La Bretagne est la première région émettrice d'ammoniac dans l'air : 17% des émissions nationales selon les dernières mesures d'AirBreizh. Outre les épandages, l'entreprise Timac Agro de Saint-Malo est pointée du doigt, et ce malgré les efforts effectués. Le point sur la qualité de l'air malouin.
NH3. Une formule que l'on surveille de près dans les mesures de l'air breton. L'ammoniac contribue en effet à la pollution de l'air aux particules fines et favorise les cancers et maladies cardio-vasculaires.
A la demande de l'Agence régionale de santé (ARS) l'association régionale de mesure de la qualité de l'air Airbreizh, a capté les quantités de ce gaz durant six mois, de novembre 2020 à mai 2021. Le résultat est clair : l'agriculture est responsable en Bretagne de 99% de ces émissions, mais du côté de Saint-Malo, une autre origine est pointée du doigt : l'usine de production d'engrais de Timac-Agro.
Quinze fois au-dessus des seuils
Cette dernière avait émis 46 tonnes d'ammoniac en 2019. "Surveillée depuis 2017, l'entreprise a émis jusqu'en avril 2020 des doses dépassant jusqu'à quinze fois les seuils autorisés" écrivait Caroline Trouillet dans son enquête pour Splann !
"Ici, la limite c'est 50. Et jusqu'à fin 2019, ça monte jusqu'à 12-15 fois les valeurs limites !" complète Rozenn Perrot, administratrice Eaux et Rivières à Saint-Malo, relevés à l'appui.
Depuis Timac Agro a été mise en demeure d'installer des capteurs et de corriger ses pratiques. Des travaux ont été réalisés. "Deux millions d'euros ont été investis sur une des usines de granulation en zone industrielle au sud de Saint-Malo afin d'abattre l'ammoniac pour qu'il ne soit pas rejeté en cheminée, explique aujourd'hui Alexandre Denis, le directeur usine du quai intérieur à Timac Agro Saint-Malo.
Et de fait, les résultats de la dernière campagne de mesure d'Airbreizh, parue la semaine dernière, indique que la moyenne conctatée sur le capteur de la zone industrielle (où se situe l'usine de production de Timac-Agro), est de 10,4 µg/m3, avec un pic maximal à 34,1 µg/m3. Donc sous le seuil maximal fixé par la Prefecture à Timac-Agro.
Pour un suivi partout et en continu
Et une commission de suivi a aussi été montée : l'entreprise, l'Etat et les associations vérifient régulièrement les données. Aujourd'hui la situation s'est améliorée, mais Rozenn Perrot nauance : "Pour que la préfecture rédige de nouveaux arrêtés, pour permettre à l'entreprise de sortir de ces mises en demeure, il fallait de toutes façons atteindre des résultats !"

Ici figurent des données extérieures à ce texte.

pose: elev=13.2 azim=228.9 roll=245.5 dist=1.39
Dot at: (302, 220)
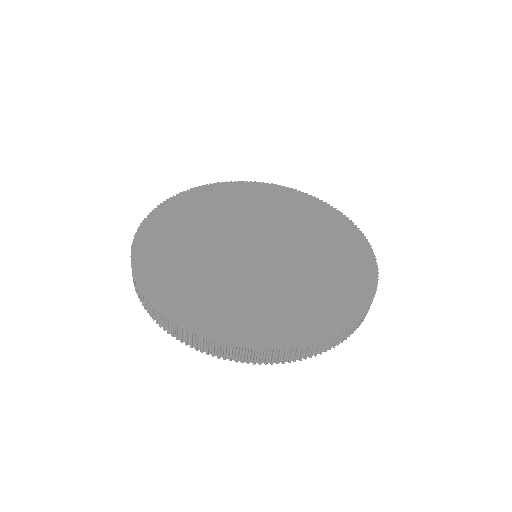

Malgré ces efforts, les taux restent élevés dans l'ensemble de la cité corsaire. Dans la zone industrielle de Saint-Malo, la quantité d'ammoniac dans l'air est beaucoup plus importante qu'ailleurs : trois fois plus qu'à Rennes par exemple. Et le taux de mortalité par cancer précoce est 11% supérieur au reste de la région.

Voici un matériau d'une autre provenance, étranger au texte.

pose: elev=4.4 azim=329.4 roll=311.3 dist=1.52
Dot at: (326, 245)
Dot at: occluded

Eaux et rivières demande donc que la qualité de l'air malouin soit suivi partout et en continu. Les associations d'habitants réclament des mesures plus larges et tout au long de l'année, pour une meilleure qualité de l'air, même en bord de mer.
Seule une préconisation de l'OMS
Pour l'instant, il n'existe en France, aucun objectif, aucune obligation de réduction réglementaire concernant les quantitiés d'ammoniac dans l'air.
"Seul l'OMS (Organisation Mondiale de la Santé) a émis il y a peu un objectif de qualité sur les particules fines : objectif de diamètre inférieur à 2,5 à 5 microgrammes par mètre cube, précise Alain Laplanche, président d'Air Breizh. Aujourd'hui il n'y a à ma connaissance aucune ville importante française en-dessous de ce seuil. Pour information, Rennes est à 8,9 microgrammes par mètre cube, et Brest 6,9 !"
Il a donc encore des efforts à faire pour réduire les émissions d'ammoniac dans l'air.